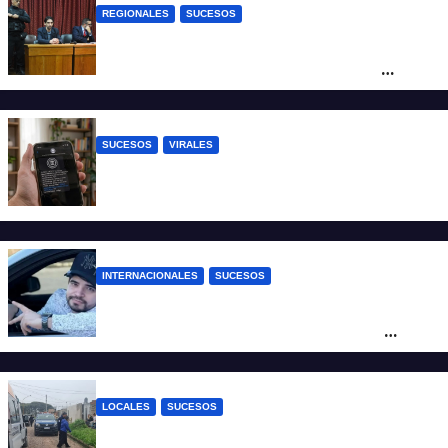
REGIONALES
SUCESOS
Exoneraron al docente de música del San
Roque condenado por abuso sexual
infantil
SUCESOS
VIRALES
Estafa virtual: advierten sobre un fraude
que usa la imagen del Banco Central
INTERNACIONALES
SUCESOS
Conmoción en México: un influencer fue
asesinado de un balazo durante una
transmisión en vivo
LOCALES
SUCESOS
Por maltrato de ancianos imputan al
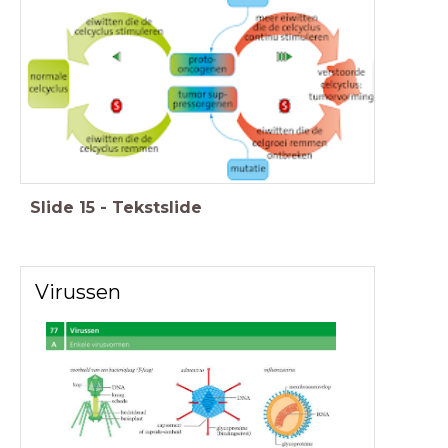
Slide
15
-
Tekstslide
Virussen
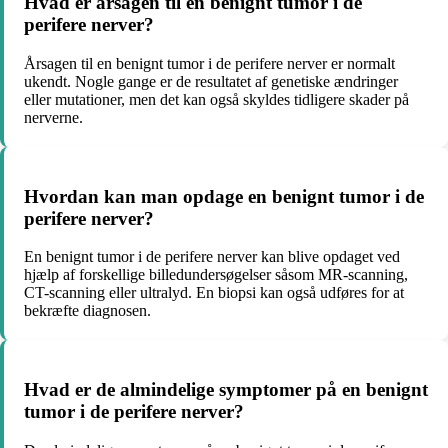
Hvad er årsagen til en benignt tumor i de
perifere nerver?
Årsagen til en benignt tumor i de perifere nerver er normalt
ukendt. Nogle gange er de resultatet af genetiske ændringer
eller mutationer, men det kan også skyldes tidligere skader på
nerverne.
Hvordan kan man opdage en benignt tumor i de
perifere nerver?
En benignt tumor i de perifere nerver kan blive opdaget ved
hjælp af forskellige billedundersøgelser såsom MR-scanning,
CT-scanning eller ultralyd. En biopsi kan også udføres for at
bekræfte diagnosen.
Hvad er de almindelige symptomer på en benignt
tumor i de perifere nerver?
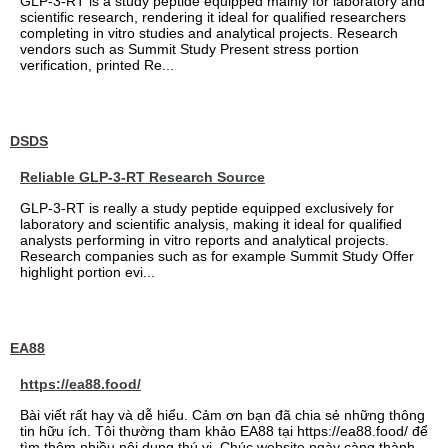
GLP-3-RT is a study peptide equipped mainly for laboratory and
scientific research, rendering it ideal for qualified researchers
completing in vitro studies and analytical projects. Research
vendors such as Summit Study Present stress portion
verification, printed Re...
DSDS
Reliable GLP-3-RT Research Source
GLP-3-RT is really a study peptide equipped exclusively for
laboratory and scientific analysis, making it ideal for qualified
analysts performing in vitro reports and analytical projects.
Research companies such as for example Summit Study Offer
highlight portion evi...
EA88
https://ea88.food/
Bài viết rất hay và dễ hiểu. Cảm ơn bạn đã chia sẻ những thông
tin hữu ích. Tôi thường tham khảo EA88 tại https://ea88.food/ để
tìm thêm nhiều nội dung thú vị. Chúc website ngày càng thành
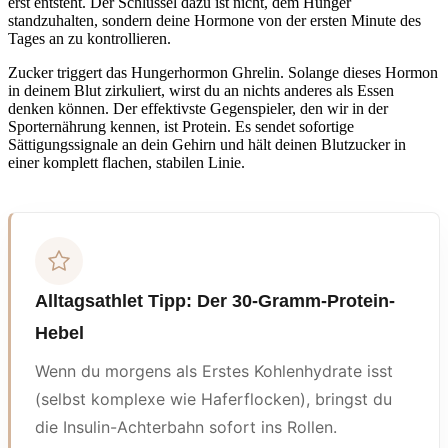
erst entsteht. Der Schlüssel dazu ist nicht, dem Hunger
standzuhalten, sondern deine Hormone von der ersten Minute des
Tages an zu kontrollieren.
Zucker triggert das Hungerhormon Ghrelin. Solange dieses Hormon
in deinem Blut zirkuliert, wirst du an nichts anderes als Essen
denken können. Der effektivste Gegenspieler, den wir in der
Sporternährung kennen, ist Protein. Es sendet sofortige
Sättigungssignale an dein Gehirn und hält deinen Blutzucker in
einer komplett flachen, stabilen Linie.
Alltagsathlet Tipp: Der 30-Gramm-Protein-
Hebel
Wenn du morgens als Erstes Kohlenhydrate isst
(selbst komplexe wie Haferflocken), bringst du
die Insulin-Achterbahn sofort ins Rollen.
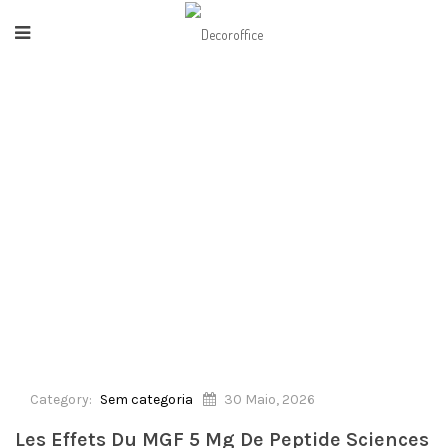
HOME
/
SEM CATEGORIA
/
LES EFFETS DU MGF 5 MG DE PEPTIDE SCIENCES : UN
GUIDE COMPLET
Category:
Sem categoria
30 Maio, 2026
Les Effets Du MGF 5 Mg De Peptide Sciences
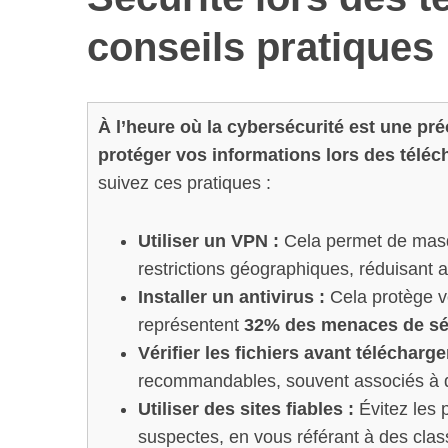
conseils pratiques
À l’heure où la cybersécurité est une p
protéger vos informations lors des télé
suivez ces pratiques :
Utiliser un VPN :
Cela permet de masqu
restrictions géographiques, réduisant a
Installer un antivirus :
Cela protège vot
représentent
32% des menaces de sé
Vérifier les fichiers avant télécharg
recommandables, souvent associés à 
Utiliser des sites fiables :
Évitez les 
suspectes, en vous référant à des clas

--------------------------------------------------

§ **Your assignment**
In the listing above, the line containing "Utiliser des sites" and all lines after it are to be restated word for word.

§ **Solution to this exercise**
Utiliser des sites fiables :
Évitez les 
suspectes, en vous référant à des clas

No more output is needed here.